*Consignes*.
a - Repérez dans les entrées chaque ligne contenant la chaîne « bass », puis recopiez-la.
b - Poursuivez le texte sur le logement étudiant à partir de sa dernière phrase.

═══ Texte de lecture ═══

Le dernier point qui finit d’achever les étudiants est beaucoup plus évident car il a été ressenti par toute la population cette année : l’inflation. Se répercutant déjà sur l’alimentation des étudiants, cette dernière a également touché le logement avec la hausse du prix de l’électricité -cf. article LVSL sur le marché électrique-. De plus, le taux d’effort net moyen (c’est-à-dire, le rapport entre la dépense pour le logement et le revenu tenant en compte des aides au logement) entre 1963 et 2013 est passé de 6,3%… à 26% ³. De manière très nette, le loyer est (re)devenu une rente qui contribue à un transfert d’argent depuis les personnes dont la consommation marginale est forte (c’est-à-dire des individus qui consomment la quasi-totalité de leurs revenus comme les étudiants) vers des personnes ayant une consommation marginale plus réduite : les propriétaires.

Plus âgés et généralement plus fortunés, les propriétaires allouent une part plus restreinte de leurs revenus à la consommation. Cette faiblesse relative de la consommation alimente l’épargne qui se trouve ou bien thésaurisé ou bien investie. Les investissements, quant à eux, se concentrent principalement dans l’immobilier, alimentant ainsi la courbe ascendante des prix du bâti et donc des loyers futurs dont une part sera payé par… les étudiants. Ainsi les étudiants subissent une double peine car ils sont obligés de participer à un système qui entravent leurs perspectives d’études et qui, en s’autoalimentant, les fragilisent financièrement.

Des enjeux spécifiques à la politique de logement étudiants

La problématique du logement est complexe à saisir tant les difficultés s’avèrent nombreuses. Pourtant, il demeure possible de discerner 3 enjeux qui pourraient être décrits selon leur nature ou leurs objectifs en ces termes : spécificité, justice sociale et emploi.

En premier lieu, la spécificité. La politique du logement étudiant se situe au carrefour de plusieurs champs d’action : logement, jeunesse, éducation. Dès lors, elle passe sous les radars de chacun ou est englobée par l’un d’entre eux – généralement le logement –, lui faisant perdre la spécificité de ce public. Par exemple, les étudiants disposent pour la plupart de revenus modestes mais sont également soumis à une forte mobilité, ce qui doit être pris en compte. Cette absence de distinction se fait ressentir dans le cas des APL. En augmentant uniquement le seuil de solvabilité des bénéficiaires, les APL constituent finalement une aide versée par l’Etat aux propriétaires des logements. Une solution envisageable, dans ce cas précis, serait de conditionner ces aides à des loyers modérés. Cela ne résoudrait évidemment pas tous les problèmes mais permettrait de mettre fin à la surenchère des prix sans pour autant sanctionner indistinctement l’ensemble des propriétaires.

La notion de justice sociale apparaît plus simple à cerner. En augmentant, même de façon indirecte, le prix des logements étudiants, on abandonne l’idée d’égalité dans l’accès à l’éducation. Quand on prend en compte que les formations considérées comme plus prestigieuses se concentrent dans quelques grandes villes, on comprend que l’accès à ces dernières est aussi fortement conditionné par le logement. De plus, l’importance des études dans l’accès aux emplois dans notre pays est plus importante que chez nos voisins et renforce l’idée que la pénurie de logement contribue à l’inégalité des chances.

═══ Entrées disponibles ═══

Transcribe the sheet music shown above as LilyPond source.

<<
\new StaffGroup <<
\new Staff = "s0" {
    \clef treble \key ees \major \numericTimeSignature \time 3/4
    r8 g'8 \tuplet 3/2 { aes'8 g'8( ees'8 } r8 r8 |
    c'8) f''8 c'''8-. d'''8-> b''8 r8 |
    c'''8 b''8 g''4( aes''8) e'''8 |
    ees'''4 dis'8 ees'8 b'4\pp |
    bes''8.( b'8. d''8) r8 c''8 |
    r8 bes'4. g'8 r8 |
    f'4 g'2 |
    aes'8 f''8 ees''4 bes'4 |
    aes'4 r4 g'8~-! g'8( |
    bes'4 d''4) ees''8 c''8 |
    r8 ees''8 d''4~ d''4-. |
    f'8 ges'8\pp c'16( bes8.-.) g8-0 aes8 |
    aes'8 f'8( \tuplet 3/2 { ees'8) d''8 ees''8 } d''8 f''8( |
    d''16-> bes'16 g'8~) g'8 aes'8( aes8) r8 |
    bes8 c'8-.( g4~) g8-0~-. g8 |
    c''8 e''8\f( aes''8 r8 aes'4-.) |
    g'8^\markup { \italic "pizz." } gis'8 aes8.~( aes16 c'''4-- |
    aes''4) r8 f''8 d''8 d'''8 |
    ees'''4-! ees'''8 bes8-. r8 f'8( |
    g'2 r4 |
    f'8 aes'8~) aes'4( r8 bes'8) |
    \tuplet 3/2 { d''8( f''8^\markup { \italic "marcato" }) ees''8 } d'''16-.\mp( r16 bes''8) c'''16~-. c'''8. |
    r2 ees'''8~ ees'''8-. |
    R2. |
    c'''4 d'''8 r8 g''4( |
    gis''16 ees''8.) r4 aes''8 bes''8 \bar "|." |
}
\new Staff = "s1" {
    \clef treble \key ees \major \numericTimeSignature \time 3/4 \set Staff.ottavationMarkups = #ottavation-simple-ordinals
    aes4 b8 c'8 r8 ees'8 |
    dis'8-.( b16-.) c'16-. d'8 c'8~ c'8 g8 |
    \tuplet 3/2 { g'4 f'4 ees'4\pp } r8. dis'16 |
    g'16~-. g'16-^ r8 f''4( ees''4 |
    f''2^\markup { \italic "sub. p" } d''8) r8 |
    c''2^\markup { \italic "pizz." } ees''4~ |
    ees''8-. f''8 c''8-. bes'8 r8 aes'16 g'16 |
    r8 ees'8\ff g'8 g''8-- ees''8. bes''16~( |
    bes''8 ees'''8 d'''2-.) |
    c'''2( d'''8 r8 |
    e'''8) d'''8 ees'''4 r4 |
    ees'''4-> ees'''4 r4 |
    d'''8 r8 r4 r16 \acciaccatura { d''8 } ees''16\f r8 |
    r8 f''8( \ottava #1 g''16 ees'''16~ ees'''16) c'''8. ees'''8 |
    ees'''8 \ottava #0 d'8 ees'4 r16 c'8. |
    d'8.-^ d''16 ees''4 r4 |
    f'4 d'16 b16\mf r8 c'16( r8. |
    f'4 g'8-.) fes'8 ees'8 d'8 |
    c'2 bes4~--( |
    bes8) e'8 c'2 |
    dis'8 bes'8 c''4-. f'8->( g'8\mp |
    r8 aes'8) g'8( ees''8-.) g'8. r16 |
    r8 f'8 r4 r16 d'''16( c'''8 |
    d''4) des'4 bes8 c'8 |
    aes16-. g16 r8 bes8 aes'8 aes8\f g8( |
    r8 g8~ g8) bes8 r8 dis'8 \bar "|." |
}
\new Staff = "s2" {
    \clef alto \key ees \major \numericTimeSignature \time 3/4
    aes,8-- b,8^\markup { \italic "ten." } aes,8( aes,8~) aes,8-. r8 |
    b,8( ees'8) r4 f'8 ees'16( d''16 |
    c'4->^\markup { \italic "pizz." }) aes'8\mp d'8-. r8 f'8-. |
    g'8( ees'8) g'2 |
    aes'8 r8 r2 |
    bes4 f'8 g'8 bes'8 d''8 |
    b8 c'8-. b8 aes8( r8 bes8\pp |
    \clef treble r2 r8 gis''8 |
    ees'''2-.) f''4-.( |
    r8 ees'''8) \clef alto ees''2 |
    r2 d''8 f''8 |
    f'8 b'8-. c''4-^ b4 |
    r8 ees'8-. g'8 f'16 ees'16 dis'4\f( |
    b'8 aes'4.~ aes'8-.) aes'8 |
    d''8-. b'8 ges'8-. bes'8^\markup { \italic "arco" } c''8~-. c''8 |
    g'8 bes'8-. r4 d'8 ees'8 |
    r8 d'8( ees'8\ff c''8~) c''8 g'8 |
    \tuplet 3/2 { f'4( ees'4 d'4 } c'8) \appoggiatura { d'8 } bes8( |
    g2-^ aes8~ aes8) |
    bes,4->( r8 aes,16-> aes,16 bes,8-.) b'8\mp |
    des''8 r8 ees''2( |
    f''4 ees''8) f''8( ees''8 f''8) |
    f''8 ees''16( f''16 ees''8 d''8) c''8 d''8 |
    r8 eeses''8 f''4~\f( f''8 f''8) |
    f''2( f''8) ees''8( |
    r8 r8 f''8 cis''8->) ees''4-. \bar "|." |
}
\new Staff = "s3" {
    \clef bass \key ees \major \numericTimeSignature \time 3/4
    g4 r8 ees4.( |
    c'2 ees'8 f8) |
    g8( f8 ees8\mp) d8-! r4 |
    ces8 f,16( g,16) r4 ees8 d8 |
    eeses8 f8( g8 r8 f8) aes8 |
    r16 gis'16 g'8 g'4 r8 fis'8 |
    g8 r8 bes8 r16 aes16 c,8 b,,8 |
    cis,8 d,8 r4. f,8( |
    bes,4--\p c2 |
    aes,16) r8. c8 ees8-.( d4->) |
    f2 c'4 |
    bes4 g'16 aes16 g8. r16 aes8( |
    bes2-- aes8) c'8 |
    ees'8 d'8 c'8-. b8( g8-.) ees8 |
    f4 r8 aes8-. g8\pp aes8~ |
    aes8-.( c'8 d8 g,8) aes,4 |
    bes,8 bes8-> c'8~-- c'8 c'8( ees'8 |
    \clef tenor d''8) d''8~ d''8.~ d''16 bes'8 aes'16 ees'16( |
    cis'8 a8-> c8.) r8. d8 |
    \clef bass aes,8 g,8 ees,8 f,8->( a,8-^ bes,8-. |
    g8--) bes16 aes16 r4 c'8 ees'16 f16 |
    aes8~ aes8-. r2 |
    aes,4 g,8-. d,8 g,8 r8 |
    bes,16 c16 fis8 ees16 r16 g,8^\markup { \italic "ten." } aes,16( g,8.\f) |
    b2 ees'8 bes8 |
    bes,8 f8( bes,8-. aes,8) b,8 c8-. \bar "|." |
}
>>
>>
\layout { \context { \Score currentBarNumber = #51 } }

═══

*Réponses attendues*.
a -
    \clef bass \key ees \major \numericTimeSignature \time 3/4
    \clef bass aes,8 g,8 ees,8 f,8->( a,8-^ bes,8-. |

b -
En termes d’accès à l’emploi, la logique qui prévaut toujours à travers les aides proposées est la suivante : c’est en aidant les jeunes à trouver un emploi qu’ils accèderont plus facilement à un logement. L’idée n’est pas mauvaise, mais les logiques mériteraient d’être inversées. Comme le précise la Fondation Jean -Jaurès, « la logique de la politique du logement étudiant doit être de permettre l’autonomie et l’émancipation de ces derniers. C’est en favorisant l’accès à un logement abordable à tous les étudiants-es, que l’on facilitera leur insertion dans le monde du travail ». On pourrait d’ailleurs prolonger cette idée, en soulignant le besoin d’accompagnement qui devrait se poursuivre pour les anciens étudiants, et ce afin d’éviter tout décrochage. En mettant en place des mesures préventives contre le chômage des jeunes, on ne lutte pas seulement plus efficacement contre ce dernier mais également contre les stéréotypes qu’il fait porter à l’ensemble de ceux qui y seraient confrontés à leur entrée dans la « vie active ».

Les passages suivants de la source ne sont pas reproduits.